Bence bir yetişkinin ilişkisinde sorması gereken sorular
“Hoşlanıyor muyum,
Heyecan duyuyor muyum,
Anlaşılıyor muyum,
Kendimi yalnız hissediyor muyum,
Kendimi değerli hissediyor muyum,
Arzu duyuyor muyum,
Onunla birlikteyken başka birine ihtiyaç duyuyor muyum,
Onu açık ve dürüst buluyor muyum,
Mutlu muyum”
sorularıdır…
“Sevilip sevilmediğine” ya da “sevip sevmediğine” odaklanmak, boş bir arayıştır.
İnsan zaten sever.
Eğer sevgiyi “deneyimleyemeyecek” kadar derin bir travma yaşamamışsak, severiz.
İlişki kurduğumuz her şeyi severiz.
Bu nedenle ilişkilerde sorun hiçbir zaman sevgi olmaz.
Benim mottom olan cümlede dediğim gibi
“sorun hiçbir zaman sevgi olmadı”
Şu soru sorulabilir
“Kişinin sevgi kavramı üzerinden yaptığı obsesif sorgulama anneyle kurulmuş patolojik ilişkinin çözümlenmemiş tekrarı mıdır,
yoksa kişinin duygularını tanımamasıyla ortaya çıkan bir kavram kargaşası mıdır?”
Soru dikkat çekici ve manidar duruyor.
Bazımız sevgi kavramını “karşı tarafı arzulamak” anlamında kullanıyor.
“Kaybetme korkusunu” sevginin bir göstergesi olarak görenler var.
“Güvenmeyi ve bağlanmayı” sevgi olarak tanımlayanlar,
Sevilmeye karşı duyulan “hazzı” sevgi olarak tanımlayanlar var.

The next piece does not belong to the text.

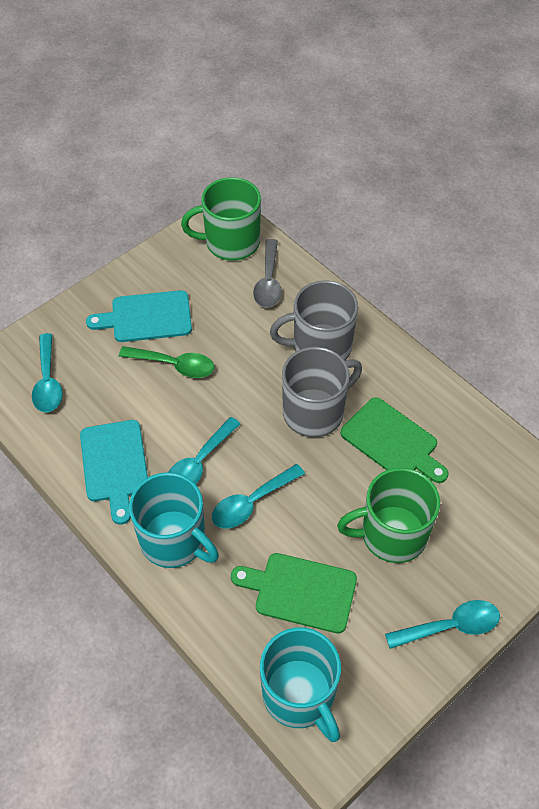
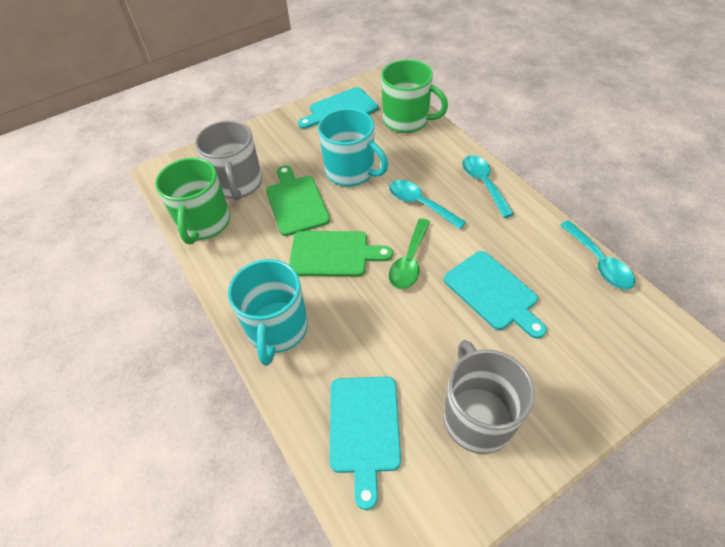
grey spoon: [253,239,282,308] = 1 -> none = 0
turquoise cutting board: [80,420,148,525] [86,290,192,342] = 2 -> [298,87,378,129] [330,377,401,510] [444,251,547,339] = 3
turquoise spoon: [32,333,63,412] [168,417,241,484] [212,464,305,529] [385,600,500,649] = 4 -> [389,180,466,229] [462,155,514,218] [560,220,635,290] = 3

Bazıları “birinin hayatında olmasını, yalnız olmama halini” karşısındakine sevgi olarak tanımlıyor.
Hayatın daha erken dönemlerinde “beğenmek, hoşlanmak” sevgi olarak tanımlanabiliyor…
Bu karmaşa nedeniyle “sevgi” konusundaki sorgulamanın anneyle kurulan patolojinin tekrarı değil de kavram kargaşası olduğu düşünülebilir.
Ben böyle düşünmüyorum!
Neden mi?
Buraya girersem bu yazı bitmez
Görüşmek üzere…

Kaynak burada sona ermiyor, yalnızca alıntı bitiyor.